07/20/05 - Wednesday 1

Just a couple of days ago I got what is quite possibly one of the nicest compliments of my life. The phone rang, I picked it up, said something equivilating "Hello", ('cause I almost never just say "hello", much prefering something more unsettling like "Dammit, I TOLD you I didn't do it!"... I stand backwards on elevators & talk to strangers, too.) Since the person calling me is one of those who isn't phazed in the least by such uncouth phone manners, my not-a-hello was returned with a "are you just about the coolest person I've ever known, or what?"

Now while that's really not a bad greeting with which to begin a conversation, I laughed & was ready to blow it off as just a simple rejoinder. But during the course of our conversation, it expanded... blossomed... and has continued to do so the more I think about it. I was told.. in all seriousness.. that while on first meeting me a person may conceivably decide I'm "cool" or "ok" or even "eh" or "notsamuch". But the longer someone knows me, the neater I get. The more someone knows me, the more interesting little nooks & crannies you (apparently) find in the way I think.. the things I do (or would like to do.. or would be willing to do.. or at least hear about). The more time and effort someone spends knowing me in my entirety, the better the package becomes. The more time and effort you spend, the more it glows, beckons, becomes something you want more of and want to ensure it sticks around in YOUR life for a long, long time.

No... they weren't drunk.

Now this person is themselves what I think of as mighty interesting.
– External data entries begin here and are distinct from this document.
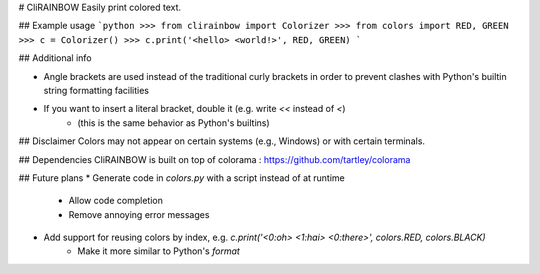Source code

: # CliRAINBOW
Easily print colored text.

## Example usage
```python
>>> from clirainbow import Colorizer
>>> from colors import RED, GREEN
>>> c = Colorizer()
>>> c.print('<hello> <world!>', RED, GREEN)
```

## Additional info

* Angle brackets are used instead of the traditional curly brackets in order to prevent clashes with Python's builtin string formatting facilities
* If you want to insert a literal bracket, double it (e.g. write `<<` instead of `<`)
    * (this is the same behavior as Python's builtins)

## Disclaimer
Colors may not appear on certain systems (e.g., Windows) or with certain terminals.

## Dependencies
CliRAINBOW is built on top of colorama : https://github.com/tartley/colorama

## Future plans
* Generate code in `colors.py` with a script instead of at runtime
    * Allow code completion
    * Remove annoying error messages
* Add support for reusing colors by index, e.g. `c.print('<0:oh> <1:hai> <0:there>', colors.RED, colors.BLACK)`
    * Make it more similar to Python's `format`


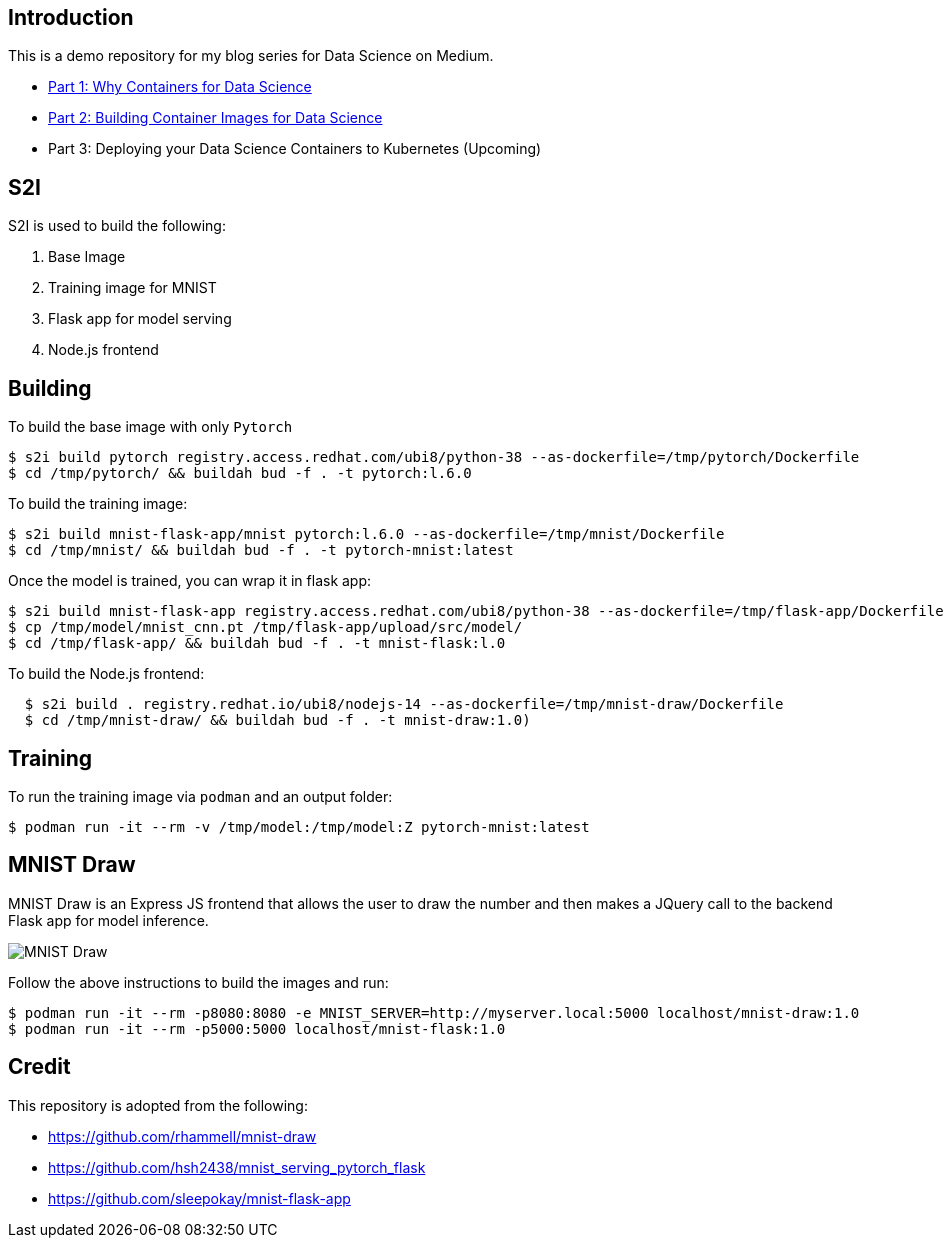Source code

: Introduction
------------

This is a demo repository for my blog series for Data Science on Medium.

* https://medium.com/@tsai.liming/part-1-why-containers-for-data-science-c5f19c3a5b16[Part 1: Why Containers for Data Science]
* https://medium.com/@tsai.liming/part-2-building-container-images-for-data-science-858954d1c98d[Part 2: Building Container Images for Data Science]
* Part 3: Deploying your Data Science Containers to Kubernetes (Upcoming)

S2I
---
S2I is used to build the following: 

1. Base Image 
1. Training image for MNIST
1. Flask app for model serving
1. Node.js frontend 

Building
--------

To build the base image with only `Pytorch`

```
$ s2i build pytorch registry.access.redhat.com/ubi8/python-38 --as-dockerfile=/tmp/pytorch/Dockerfile
$ cd /tmp/pytorch/ && buildah bud -f . -t pytorch:l.6.0
```

To build the training image:

```
$ s2i build mnist-flask-app/mnist pytorch:l.6.0 --as-dockerfile=/tmp/mnist/Dockerfile
$ cd /tmp/mnist/ && buildah bud -f . -t pytorch-mnist:latest
```

Once the model is trained, you can wrap it in flask app:

```
$ s2i build mnist-flask-app registry.access.redhat.com/ubi8/python-38 --as-dockerfile=/tmp/flask-app/Dockerfile
$ cp /tmp/model/mnist_cnn.pt /tmp/flask-app/upload/src/model/
$ cd /tmp/flask-app/ && buildah bud -f . -t mnist-flask:l.0
```

To build the Node.js frontend:
```
  $ s2i build . registry.redhat.io/ubi8/nodejs-14 --as-dockerfile=/tmp/mnist-draw/Dockerfile
  $ cd /tmp/mnist-draw/ && buildah bud -f . -t mnist-draw:1.0)
```

Training
--------

To run the training image via `podman` and an output folder:

```
$ podman run -it --rm -v /tmp/model:/tmp/model:Z pytorch-mnist:latest
```

MNIST Draw
----------

MNIST Draw is an Express JS frontend that allows the user to draw the number and then makes a JQuery call to the backend Flask app for model inference. 

image::images/mnist-draw.png[MNIST Draw]

Follow the above instructions to build the images and run:

```
$ podman run -it --rm -p8080:8080 -e MNIST_SERVER=http://myserver.local:5000 localhost/mnist-draw:1.0
$ podman run -it --rm -p5000:5000 localhost/mnist-flask:1.0
```

Credit
-----

This repository is adopted from the following:

* https://github.com/rhammell/mnist-draw
* https://github.com/hsh2438/mnist_serving_pytorch_flask
* https://github.com/sleepokay/mnist-flask-app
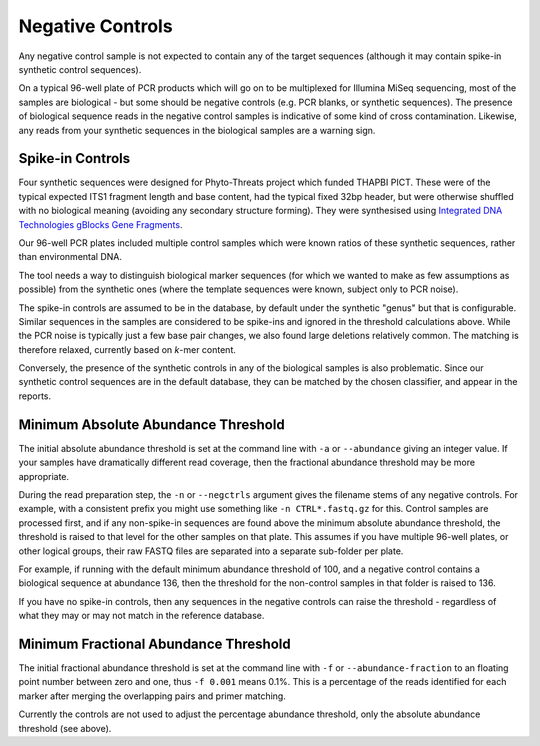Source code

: .. _negative_controls:

Negative Controls
=================

Any negative control sample is not expected to contain any of the target
sequences (although it may contain spike-in synthetic control sequences).

On a typical 96-well plate of PCR products which will go on to be multiplexed
for Illumina MiSeq sequencing, most of the samples are biological - but some
should be negative controls (e.g. PCR blanks, or synthetic sequences).
The presence of biological sequence reads in the negative control samples is
indicative of some kind of cross contamination. Likewise, any reads from your
synthetic sequences in the biological samples are a warning sign.

Spike-in Controls
-----------------

Four synthetic sequences were designed for Phyto-Threats project which funded
THAPBI PICT. These were of the typical expected ITS1 fragment length and base
content, had the typical fixed 32bp header, but were otherwise shuffled with
no biological meaning (avoiding any secondary structure forming). They were
synthesised using `Integrated DNA Technologies gBlocks Gene Fragments
<https://www.idtdna.com/pages/products/genes-and-gene-fragments/double-stranded-dna-fragments/gblocks-gene-fragments>`_.

Our 96-well PCR plates included multiple control samples which were known
ratios of these synthetic sequences, rather than environmental DNA.

The tool needs a way to distinguish biological marker sequences (for which
we wanted to make as few assumptions as possible) from the synthetic ones
(where the template sequences were known, subject only to PCR noise).

The spike-in controls are assumed to be in the database, by default under
the synthetic "genus" but that is configurable. Similar sequences in the
samples are considered to be spike-ins and ignored in the threshold
calculations above. While the PCR noise is typically just a few base pair
changes, we also found large deletions relatively common. The matching is
therefore relaxed, currently based on *k*-mer content.

Conversely, the presence of the synthetic controls in any of the biological
samples is also problematic. Since our synthetic control sequences are in
the default database, they can be matched by the chosen classifier, and
appear in the reports.


Minimum Absolute Abundance Threshold
------------------------------------

The initial absolute abundance threshold is set at the command line with
``-a`` or ``--abundance`` giving an integer value. If your samples have
dramatically different read coverage, then the fractional abundance threshold
may be more appropriate.

During the read preparation step, the ``-n`` or ``--negctrls`` argument gives
the filename stems of any negative controls. For example, with a consistent
prefix you might use something like ``-n CTRL*.fastq.gz`` for this. Control
samples are processed first, and if any non-spike-in sequences are found above
the minimum absolute abundance threshold, the threshold is raised to that
level for the other samples on that plate. This assumes if you have multiple
96-well plates, or other logical groups, their raw FASTQ files are separated
into a separate sub-folder per plate.

For example, if running with the default minimum abundance threshold of 100,
and a negative control contains a biological sequence at abundance 136, then
the threshold for the non-control samples in that folder is raised to 136.

If you have no spike-in controls, then any sequences in the negative controls
can raise the threshold - regardless of what they may or may not match in the
reference database.

Minimum Fractional Abundance Threshold
--------------------------------------

The initial fractional abundance threshold is set at the command line with
``-f`` or ``--abundance-fraction`` to an floating point number between zero
and one, thus ``-f 0.001`` means 0.1%. This is a percentage of the reads
identified for each marker after merging the overlapping pairs and primer
matching.

Currently the controls are not used to adjust the percentage abundance
threshold, only the absolute abundance threshold (see above).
Made some interesting decisions in their life, has a lot of flavor in their soul, smart, loving, funny, interesting, cool to hang with, cool to cry with, a GREAT friend - definitely one of the few in my "these are the people that I know will be there to hold me together, pick up the pieces, put me back together when my world shatters in a major way" category. Really major. Like when my parents die, or if I found out I had cancer or leukemia or if something happened to my child. That kind of major. It's one thing to be told nice things about yourself from a schmooze, but this person would also tell me what a stupid ass I was if it was truth.

No... they weren't trying to get laid.

That just kicks ass, doesn't it? Not only that, but I've known this person for ... cripes... 30 years? And not all of them were good ones, either -- we had a few rough times to add some spice to our history, too. But in 30 years you'd think you'd start getting "same ol' cracker" on someone, wouldn't you? So how much better does that make hearing this?

No... they weren't asking for money either. Geesh.
Of course, they might just be freakin' nuts.